DINZ producer manager Tony Pears said, “The work of Dr Li Chunyi and his talented colleagues, and emerging Masters and PhD students from this leading research centre (Institute of Special Animal and Plant Sciences), provided great confidence to the industry. Internationally, the most energetic focus on deer velvet research now seems confined to China, Korea and New Zealand via DINZ and VARNZ.”
Bringing Research to Market
Most of the New Zealand delegation found the research papers very interesting, even though at times the science was a little hard to understand. While delegates could understand the efforts scientists were focussing on within the velvet industry, it was not always apparent how these research outcomes might be commercialised.
However, conference attendee Andrew Fraser from Mt Cecil Trophy Deer Ltd. in Waimate says opportunities to commercialise research results in China would offer real opportunities to grow New Zealand deer velvet supply to China.
“For me, it’s good to see all the research that has been done for the industry. I suppose my concern is that we now have to look at the science and how to commercialise it, instead of leaving it on the shelf to get dusty. Certainly it shows the amazing potential of the deer products out there in China. If the local (Chinese) Sika farmers can’t supply the products, it is probably an opportunity for New Zealand,” he said.
Blessing with Patience
China is still mainly a traditional market for consuming deer velvet slices and a few years behind South Korea in its industry evolution. The latter has been moving from producing mostly traditional products to supplements in convenient formats such as capsules.
However, the huge focus of deer velvet research in China will no doubt flow through to deer product innovation and the Chinese market has the potential to be huge. DINZ has now turned its attention to China, where its major goal is to develop a market for velvet-based Healthy Functional Foods (HFF).
Seamus Harris, DINZ’s China region representative, says the latest Chinese regulations make it clear New Zealand velvet is a legitimate Traditional Chinese Medicine (TCM) ingredient that can be used in TCM and HFF in China.
Previously, the legal status of New Zealand velvet in medicines and functional foods was unclear, which meant Chinese pharmaceutical and HFF companies had been reluctant to invest in food products containing New Zealand velvet. The regulatory barriers have been largely resolved during the past year and a positive outcome is expected in the future.

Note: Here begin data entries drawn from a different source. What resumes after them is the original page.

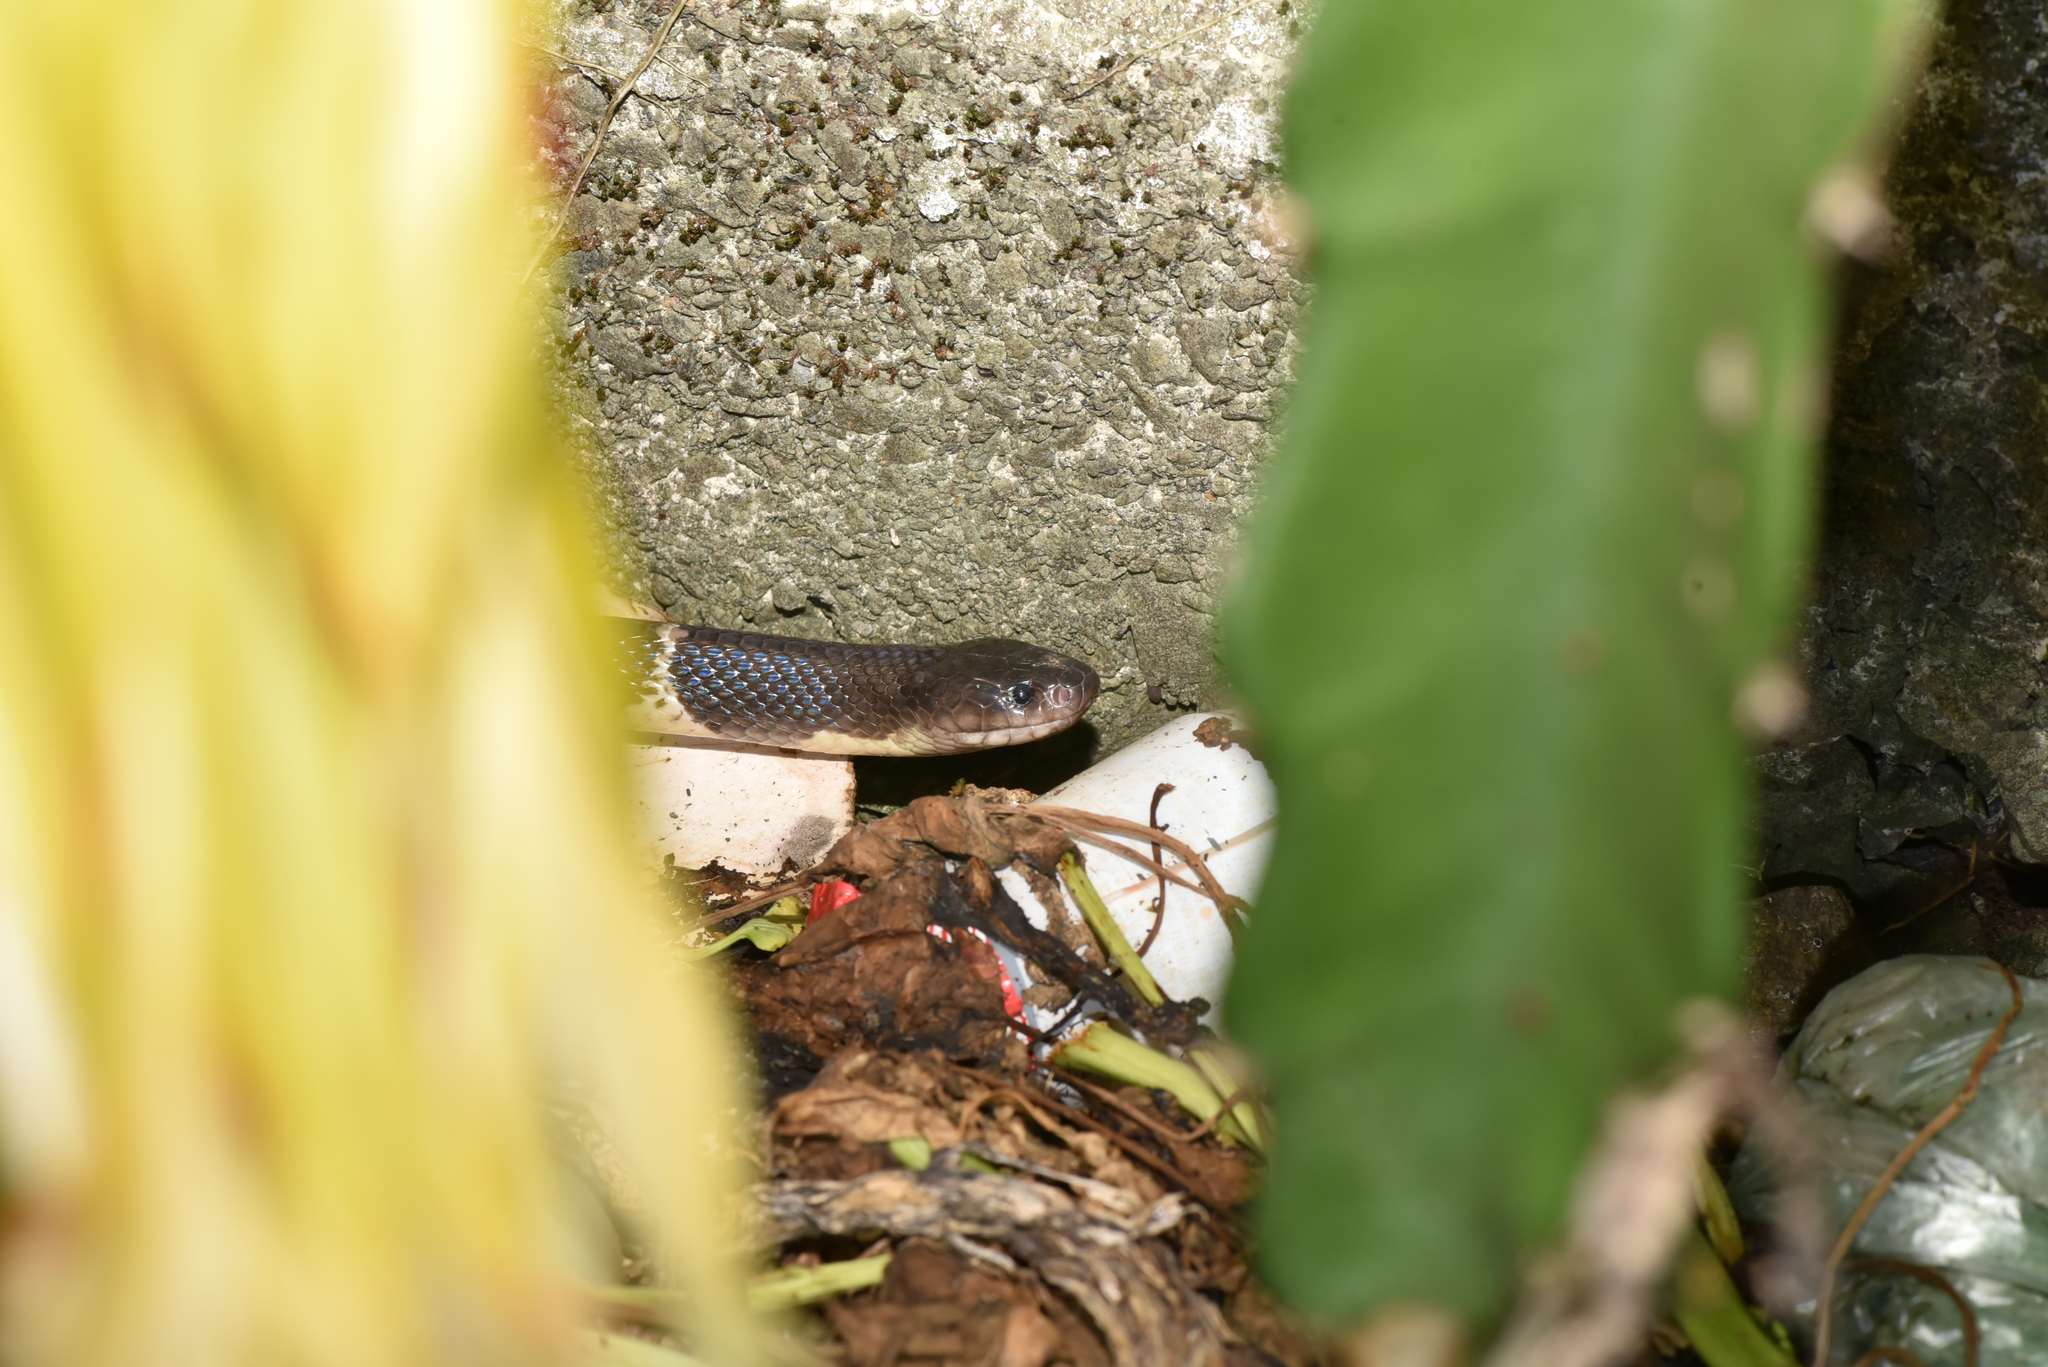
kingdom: Animalia
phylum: Chordata
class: Squamata
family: Elapidae
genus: Bungarus
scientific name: Bungarus multicinctus
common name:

Peter Swann from Glennfiddich Deer Farm in Ashburton is optimistic about the industry’s future after his second visit to China.
“The Chinese market is big. The biggest problem is if we move away from traditional slices into powder velvet, it is very hard to distinguish when it is in powder form. The hardest thing is once we start going to the extracts, which will eventually happen in China, then I think the flow (of our supply to China) will be better. At that point, we will develop specific products for specific problems, such as health issues,” he said.
Speaking at the end of the China trip, DINZ science and policy manager Catharine Sayer was impressed at the diversity of retail products from both deer velvet and the entire deer carcass that Chinese companies were producing. Chinese processing facilities appeared to be extremely well equipped and have significant capacity. New Zealand companies should be aware that their Chinese counterparts have growing awareness of the possibilities for deer products so the scene is set for both the New Zealand velvet industry and the Chinese deer industry to reap the benefits of product and market diversification.
“It’s going to be a joint venture, so both sides benefit. I am sure we are on the right track by doing that. This congress did that, showing us that both industries are open to information sharing and working together,” said Catharine Sayer.
Memories of China
Many of the New Zealand delegates, especially those visiting China for the first time, returned home with memories that will last a lifetime. Ian Bristow, owner of Pinewood Deer Farm in Kaipara, said, “I now understand the Chinese market and China itself far better than I ever did. My first visit to China has been pretty amazing. The people here are friendly, even when we couldn’t speak the same language, they were friendly towards me and my wife Diane, which we really appreciated. We didn’t know how we would get on with the language barrier, but a smile or a laugh is a pretty good way to communicate.”